Closed fnordfish closed 10 years ago

fnordfish commented 11 years ago

Creating the resolvers symlink (/etc/resolver/tld) to our temp file (~/vagrant.d/tmp/dns/resolver/tld) requires root permissions. Prior vagrant-dns 0.4.0 you needed to run the installation process using sudo or alike. As a ancillary side effect, this also created some files in your user space with root permission, which made those files inaccessible when running as "normal user".

The solution merged into from pull request #12 uses backticks to spawn a "sudo" process when needed. This certainly gets the job done, but isn't quite elegant and also makes a lot of assumptions of how your user land is configured.

However, I can't think of any really good solution at the moment.

ringods commented 10 years ago

One way or another, I bumped into this bug in Vagrant 1.3.3 while testing my changes. Make sure you use Vagrant 1.3.4 to test this.

ringods commented 10 years ago

No reaction after 11 days. Is there anyone listening on the other side? :-)

fnordfish commented 10 years ago

Sorry! We're listening, but kind of busy right now.

Your PR looks pretty good to me -- @skade, any objections?

On 14.10.2013, at 13:15, Ringo De Smet notifications@github.com wrote:

No reaction after 11 days. Is there anyone listening on the other side? :-)

— Reply to this email directly or view it on GitHub.

bradfeehan commented 10 years ago

It looks like this change unfortunately makes it impossible to install the resolver if no graphical environment is available (i.e. over SSH). In my case, I'm running a VM in VMware running OS X, and I want to use vagrant-dns inside that virtual machine to allow it to resolve another VM that it runs nested inside.

I've developed a simple test case for anybody who wants to reproduce it:

  1. Enable SSH access in OSX using System Preferences > Sharing, then tick the box next to "Remote Login".
  2. SSH into your own machine using ssh localhost, accepting the host key, then entering your password when prompted.
  3. Change to a project using vagrant-dns which doesn't have the resolver installed, and run vagrant-dns --install.

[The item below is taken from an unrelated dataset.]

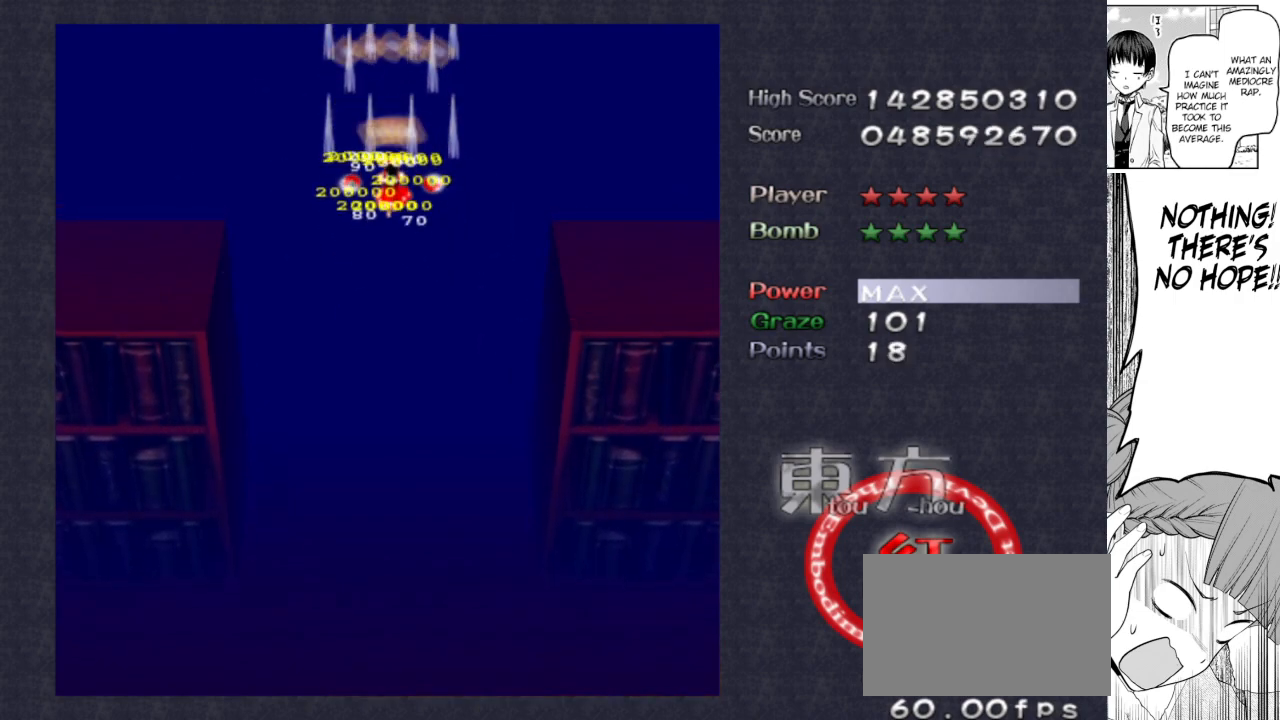
{"keys": ["shoot"], "events": [[100, "down", "down"], [150, "down", "up"]]}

This results in the following error:

0:138: execution error: The administrator user name or password was incorrect. (-60007)

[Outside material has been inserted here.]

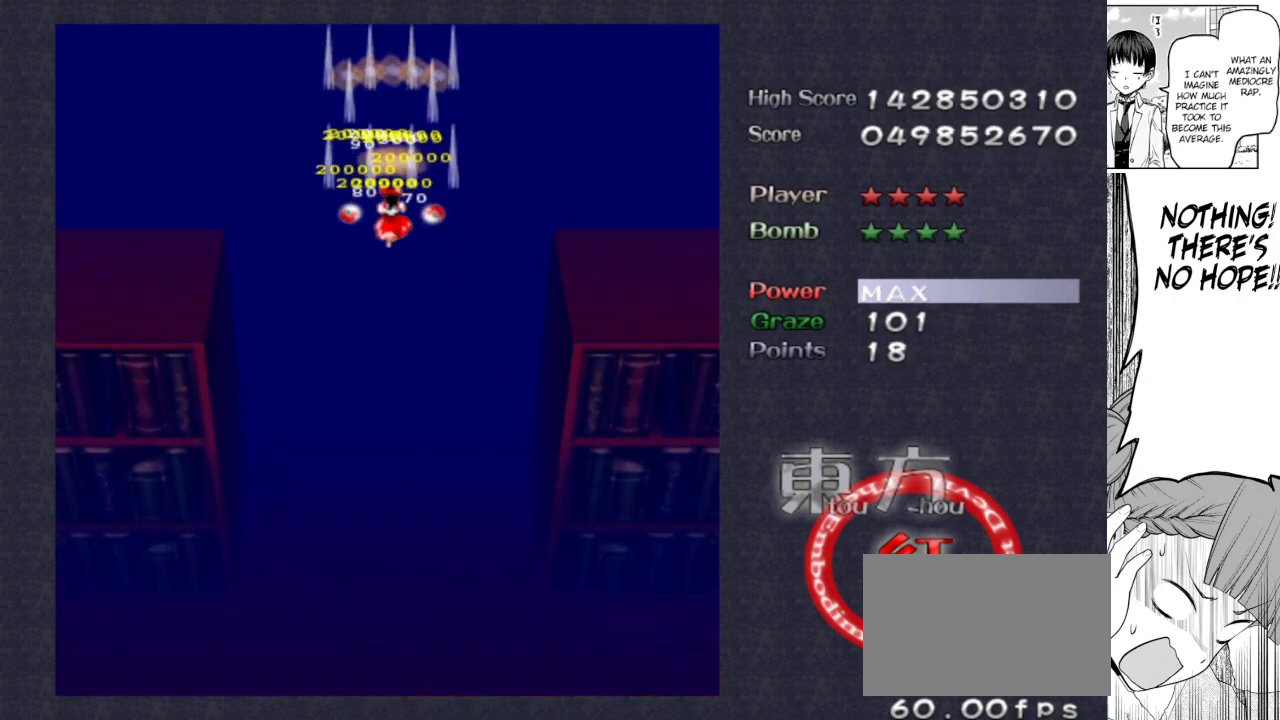
{"keys": ["shoot"], "events": []}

In my case, I have allowed passwordless sudo on the OSX virtual machine. So ideally I'd just run the command with sudo (so sudo vagrant dns --install). Maybe you could add a check -- if the command is running as root, don't bother with the osascript stuff to ask for credentials? I'm happy to deal with the fallout from using sudo (permissions issues mainly, so I'll manually set the permissions after it runs).